**EXERCISE**. For the listing below, give the count of lines containing "that", and no other text.

**DATA PROVIDED**.
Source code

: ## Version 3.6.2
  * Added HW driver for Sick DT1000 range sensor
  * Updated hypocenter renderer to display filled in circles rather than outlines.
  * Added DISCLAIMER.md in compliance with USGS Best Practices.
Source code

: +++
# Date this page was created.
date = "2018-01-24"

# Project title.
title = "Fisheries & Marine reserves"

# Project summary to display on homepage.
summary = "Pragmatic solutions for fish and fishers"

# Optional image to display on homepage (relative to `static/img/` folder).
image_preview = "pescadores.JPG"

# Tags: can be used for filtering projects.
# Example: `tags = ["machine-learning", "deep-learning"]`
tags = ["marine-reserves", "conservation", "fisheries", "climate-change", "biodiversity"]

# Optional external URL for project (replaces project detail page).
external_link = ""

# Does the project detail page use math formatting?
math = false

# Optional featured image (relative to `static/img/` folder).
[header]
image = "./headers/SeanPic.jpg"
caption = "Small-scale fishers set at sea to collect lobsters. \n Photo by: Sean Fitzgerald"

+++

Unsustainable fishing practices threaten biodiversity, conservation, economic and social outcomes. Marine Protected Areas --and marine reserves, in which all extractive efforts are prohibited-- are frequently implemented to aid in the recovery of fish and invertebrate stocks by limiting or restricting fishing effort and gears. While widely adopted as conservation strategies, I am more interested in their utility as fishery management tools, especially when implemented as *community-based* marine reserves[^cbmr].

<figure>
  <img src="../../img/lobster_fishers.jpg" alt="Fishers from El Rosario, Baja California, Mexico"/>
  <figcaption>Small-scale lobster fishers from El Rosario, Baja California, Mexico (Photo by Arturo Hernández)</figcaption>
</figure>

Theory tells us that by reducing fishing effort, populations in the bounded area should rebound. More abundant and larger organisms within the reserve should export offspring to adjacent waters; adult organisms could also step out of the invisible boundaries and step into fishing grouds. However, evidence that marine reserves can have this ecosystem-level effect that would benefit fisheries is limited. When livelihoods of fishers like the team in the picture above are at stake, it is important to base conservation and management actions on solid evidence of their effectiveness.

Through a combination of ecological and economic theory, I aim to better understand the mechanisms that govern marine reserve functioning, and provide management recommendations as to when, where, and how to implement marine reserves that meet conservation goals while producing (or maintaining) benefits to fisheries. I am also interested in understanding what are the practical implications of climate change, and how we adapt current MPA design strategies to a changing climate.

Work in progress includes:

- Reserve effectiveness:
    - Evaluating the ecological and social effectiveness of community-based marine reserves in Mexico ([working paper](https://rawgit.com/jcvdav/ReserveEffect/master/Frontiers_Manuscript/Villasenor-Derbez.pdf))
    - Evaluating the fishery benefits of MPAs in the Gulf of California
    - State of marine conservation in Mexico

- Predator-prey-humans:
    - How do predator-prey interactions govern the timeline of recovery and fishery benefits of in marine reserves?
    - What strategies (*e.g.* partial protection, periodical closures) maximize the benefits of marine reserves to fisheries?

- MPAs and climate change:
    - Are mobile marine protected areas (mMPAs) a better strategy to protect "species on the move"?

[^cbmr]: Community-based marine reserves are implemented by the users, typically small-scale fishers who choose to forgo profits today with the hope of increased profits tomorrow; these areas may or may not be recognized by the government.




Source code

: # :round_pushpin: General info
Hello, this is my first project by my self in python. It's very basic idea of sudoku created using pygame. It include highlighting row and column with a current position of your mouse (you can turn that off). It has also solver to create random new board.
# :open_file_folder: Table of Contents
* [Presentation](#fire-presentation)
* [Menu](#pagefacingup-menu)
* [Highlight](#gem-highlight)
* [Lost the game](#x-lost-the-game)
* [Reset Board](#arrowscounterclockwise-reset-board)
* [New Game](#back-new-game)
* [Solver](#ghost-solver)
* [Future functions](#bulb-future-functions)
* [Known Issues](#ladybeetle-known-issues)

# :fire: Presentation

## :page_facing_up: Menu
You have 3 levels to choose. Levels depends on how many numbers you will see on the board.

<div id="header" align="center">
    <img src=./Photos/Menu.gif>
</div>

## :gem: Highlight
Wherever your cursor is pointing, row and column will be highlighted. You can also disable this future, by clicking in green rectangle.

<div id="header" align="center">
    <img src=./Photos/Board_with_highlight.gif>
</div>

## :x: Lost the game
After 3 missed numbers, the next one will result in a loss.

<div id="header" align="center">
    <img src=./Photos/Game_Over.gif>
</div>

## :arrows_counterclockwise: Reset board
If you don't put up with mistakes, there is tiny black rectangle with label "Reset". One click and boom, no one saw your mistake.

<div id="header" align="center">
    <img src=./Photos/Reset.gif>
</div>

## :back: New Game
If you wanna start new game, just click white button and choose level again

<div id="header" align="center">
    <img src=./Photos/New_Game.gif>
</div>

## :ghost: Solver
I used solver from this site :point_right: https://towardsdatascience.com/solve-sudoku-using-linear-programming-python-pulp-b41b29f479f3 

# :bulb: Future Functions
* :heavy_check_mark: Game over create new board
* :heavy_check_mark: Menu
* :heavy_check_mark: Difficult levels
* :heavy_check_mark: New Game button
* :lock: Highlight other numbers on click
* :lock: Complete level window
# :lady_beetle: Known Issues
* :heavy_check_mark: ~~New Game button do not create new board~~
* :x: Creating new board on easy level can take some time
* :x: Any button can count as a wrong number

**OUTPUT OF THE TASK**. 3